What to Know
A gunman shot seven people inside Bronx Lebanon Hospital, one of them fatally; the killed victim is a female doctor, sources say
The gunman has been identified as Dr. Henry Michael Bello, a former doctor at the hospital who resigned in 2015
People in the hospital described panic and terror as they either fled or barricaded themselves in rooms in the hospital
The staff of Bronx Lebanon Hospital had to face unimaginable horror Friday after authorities say a former employee wearing a medical coat and carrying his old badge sneaked into the building and opened fire with a rifle.
When they saw their coworkers and friends being shot, staff members jumped into action, treating the wounded and helping lead others to safety.
Inside the hospital on Friday afternoon, a code silver went out, meaning a gunman was in the building. Moments later, administrator Diana Cruz saw a friend and colleague.
“It was a wounded physician who I know very well,” she said. “We helped him, we secured where his wounds were.”
With their own lives at risk, doctors, nurses and staff did what they do every day — they treated the wounded.
“It was auto-pilot,” Cruz said. “We automatically did — there was no time to think, although there was an active shooter.”
Dr. Sridhar Chilimuri and his staff were working to save the lives friends and colleagues, unsure if the shooter was down.
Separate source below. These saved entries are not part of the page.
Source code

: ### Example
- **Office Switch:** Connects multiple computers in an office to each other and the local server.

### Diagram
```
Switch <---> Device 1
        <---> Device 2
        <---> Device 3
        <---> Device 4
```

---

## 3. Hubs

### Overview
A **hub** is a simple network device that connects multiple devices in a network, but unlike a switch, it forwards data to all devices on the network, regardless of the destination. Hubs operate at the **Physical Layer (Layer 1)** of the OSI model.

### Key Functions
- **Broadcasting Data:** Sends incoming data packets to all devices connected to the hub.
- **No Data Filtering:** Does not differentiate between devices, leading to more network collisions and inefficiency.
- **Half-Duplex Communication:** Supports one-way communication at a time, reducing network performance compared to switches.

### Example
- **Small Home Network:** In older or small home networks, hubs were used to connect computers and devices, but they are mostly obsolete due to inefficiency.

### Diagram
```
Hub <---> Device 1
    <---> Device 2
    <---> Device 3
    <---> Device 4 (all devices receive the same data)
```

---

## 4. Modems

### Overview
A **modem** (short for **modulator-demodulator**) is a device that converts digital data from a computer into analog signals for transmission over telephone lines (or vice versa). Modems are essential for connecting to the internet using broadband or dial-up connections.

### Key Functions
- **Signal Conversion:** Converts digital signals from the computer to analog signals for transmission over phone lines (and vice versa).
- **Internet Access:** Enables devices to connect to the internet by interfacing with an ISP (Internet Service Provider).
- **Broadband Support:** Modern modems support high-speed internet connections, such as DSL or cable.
“I was one of the physicians who actually went upstairs to evacuate patients. It’s extraordinarily difficult,” he said. “People are emotional, but they have to move fast — but there are cops everywhere with guns drawn.”
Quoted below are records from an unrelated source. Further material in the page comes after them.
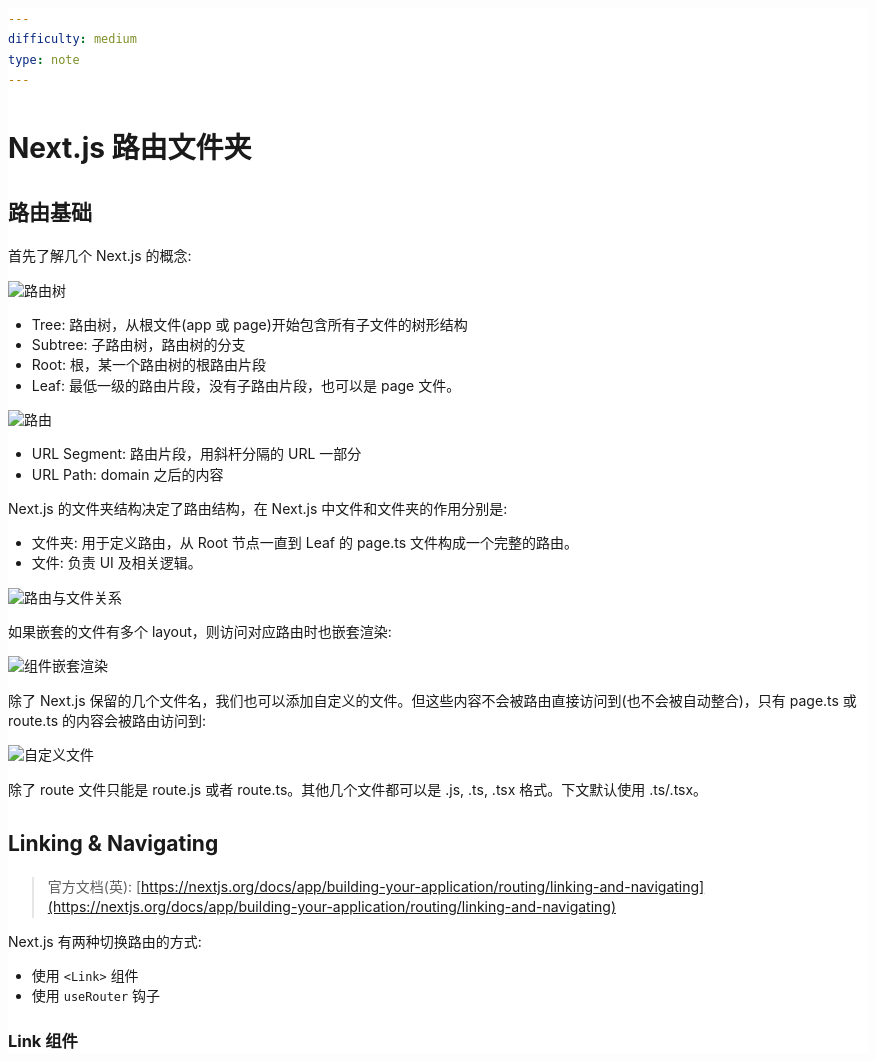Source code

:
 ```yaml
---
difficulty: medium
type: note
---
```


# Next.js 路由文件夹

## 路由基础

首先了解几个 Next.js 的概念:

![路由树](https://nextjs.org/_next/image?url=%2Fdocs%2Fdark%2Fterminology-component-tree.png&w=3840&q=75&dpl=dpl_5rg9ZXpXqVfVeubWxAmmbQKQLy3U)

- Tree: 路由树，从根文件(app 或 page)开始包含所有子文件的树形结构
- Subtree: 子路由树，路由树的分支
- Root: 根，某一个路由树的根路由片段
- Leaf: 最低一级的路由片段，没有子路由片段，也可以是 page 文件。

![路由](https://nextjs.org/_next/image?url=%2Fdocs%2Fdark%2Fterminology-url-anatomy.png&w=3840&q=75&dpl=dpl_5rg9ZXpXqVfVeubWxAmmbQKQLy3U)

- URL Segment: 路由片段，用斜杆分隔的 URL 一部分
- URL Path: domain 之后的内容

Next.js 的文件夹结构决定了路由结构，在 Next.js 中文件和文件夹的作用分别是:
- 文件夹: 用于定义路由，从 Root 节点一直到 Leaf 的 page.ts 文件构成一个完整的路由。
- 文件: 负责 UI 及相关逻辑。

![路由与文件关系](https://nextjs.org/_next/image?url=%2Fdocs%2Fdark%2Froute-segments-to-path-segments.png&w=3840&q=75&dpl=dpl_5rg9ZXpXqVfVeubWxAmmbQKQLy3U)

如果嵌套的文件有多个 layout，则访问对应路由时也嵌套渲染:

![组件嵌套渲染](https://nextjs.org/_next/image?url=%2Fdocs%2Fdark%2Fnested-file-conventions-component-hierarchy.png&w=3840&q=75&dpl=dpl_5rg9ZXpXqVfVeubWxAmmbQKQLy3U)

除了 Next.js 保留的几个文件名，我们也可以添加自定义的文件。但这些内容不会被路由直接访问到(也不会被自动整合)，只有 page.ts 或 route.ts 的内容会被路由访问到:

![自定义文件](https://nextjs.org/_next/image?url=%2Fdocs%2Fdark%2Fproject-organization-colocation.png&w=3840&q=75&dpl=dpl_5rg9ZXpXqVfVeubWxAmmbQKQLy3U)

<p class="tip">除了 route 文件只能是 route.js 或者 route.ts。其他几个文件都可以是 .js, .ts, .tsx 格式。下文默认使用 .ts/.tsx。</p>

## Linking & Navigating

> 官方文档(英): [https://nextjs.org/docs/app/building-your-application/routing/linking-and-navigating](https://nextjs.org/docs/app/building-your-application/routing/linking-and-navigating)

Next.js 有两种切换路由的方式:
- 使用 `<Link>` 组件
- 使用 `useRouter` 钩子

### Link 组件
Meanwhile, the rest of the staff, including Denise Brown, were on lockdown. Brown said she and the others turned on the news to see if the shooter was still active. That’s when she saw her worried husband, Garry Trimble, being interviewed live at street level.
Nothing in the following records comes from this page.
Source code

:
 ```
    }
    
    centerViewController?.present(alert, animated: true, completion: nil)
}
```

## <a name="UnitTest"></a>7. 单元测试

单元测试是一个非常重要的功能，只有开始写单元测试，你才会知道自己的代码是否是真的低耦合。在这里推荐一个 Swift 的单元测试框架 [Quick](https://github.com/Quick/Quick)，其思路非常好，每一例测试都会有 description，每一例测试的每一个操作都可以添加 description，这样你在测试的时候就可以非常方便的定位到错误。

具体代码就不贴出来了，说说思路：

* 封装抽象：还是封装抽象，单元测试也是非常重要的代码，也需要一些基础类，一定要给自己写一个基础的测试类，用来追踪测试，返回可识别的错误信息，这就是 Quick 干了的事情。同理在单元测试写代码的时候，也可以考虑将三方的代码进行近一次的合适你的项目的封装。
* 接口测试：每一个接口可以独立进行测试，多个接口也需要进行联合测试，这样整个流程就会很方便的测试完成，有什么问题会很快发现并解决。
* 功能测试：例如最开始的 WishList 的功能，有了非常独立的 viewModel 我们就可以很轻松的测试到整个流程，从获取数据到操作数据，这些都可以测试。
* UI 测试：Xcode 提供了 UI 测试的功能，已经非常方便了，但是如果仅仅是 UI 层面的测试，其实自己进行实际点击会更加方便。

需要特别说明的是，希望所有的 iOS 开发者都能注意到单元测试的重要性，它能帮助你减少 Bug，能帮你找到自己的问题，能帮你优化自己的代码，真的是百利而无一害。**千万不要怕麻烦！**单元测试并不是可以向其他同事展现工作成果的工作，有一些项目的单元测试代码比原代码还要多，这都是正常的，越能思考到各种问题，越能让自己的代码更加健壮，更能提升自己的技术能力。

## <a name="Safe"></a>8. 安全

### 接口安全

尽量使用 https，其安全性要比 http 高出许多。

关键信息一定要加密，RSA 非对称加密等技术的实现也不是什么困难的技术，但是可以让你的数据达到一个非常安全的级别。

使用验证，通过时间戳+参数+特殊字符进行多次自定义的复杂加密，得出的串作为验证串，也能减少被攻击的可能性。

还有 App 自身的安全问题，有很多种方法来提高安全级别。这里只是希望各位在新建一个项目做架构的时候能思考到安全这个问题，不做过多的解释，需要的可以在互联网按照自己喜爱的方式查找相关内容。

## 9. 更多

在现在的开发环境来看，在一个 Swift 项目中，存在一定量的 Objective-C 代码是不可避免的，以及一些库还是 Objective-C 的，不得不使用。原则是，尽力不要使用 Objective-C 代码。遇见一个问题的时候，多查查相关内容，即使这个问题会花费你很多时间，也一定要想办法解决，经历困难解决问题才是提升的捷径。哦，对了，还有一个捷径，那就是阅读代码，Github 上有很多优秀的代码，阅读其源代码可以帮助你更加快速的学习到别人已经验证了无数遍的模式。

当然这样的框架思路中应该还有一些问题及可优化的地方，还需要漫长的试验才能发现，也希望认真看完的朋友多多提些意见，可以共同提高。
“Everybody just started clapping and applauding, like he really loves you, and I know he does,” Brown said.
Brown and Trimble were later reunited on camera.
Late on Friday, staff were reunited with their families and continued to treat their wounded coworkers after what had been one of their toughest days on the job.
“Your adrenaline pumping, we just did what we needed to do,” Diana Cruz said. “We’re health care professionals.”
Grief counselors are being provided for hospital staff.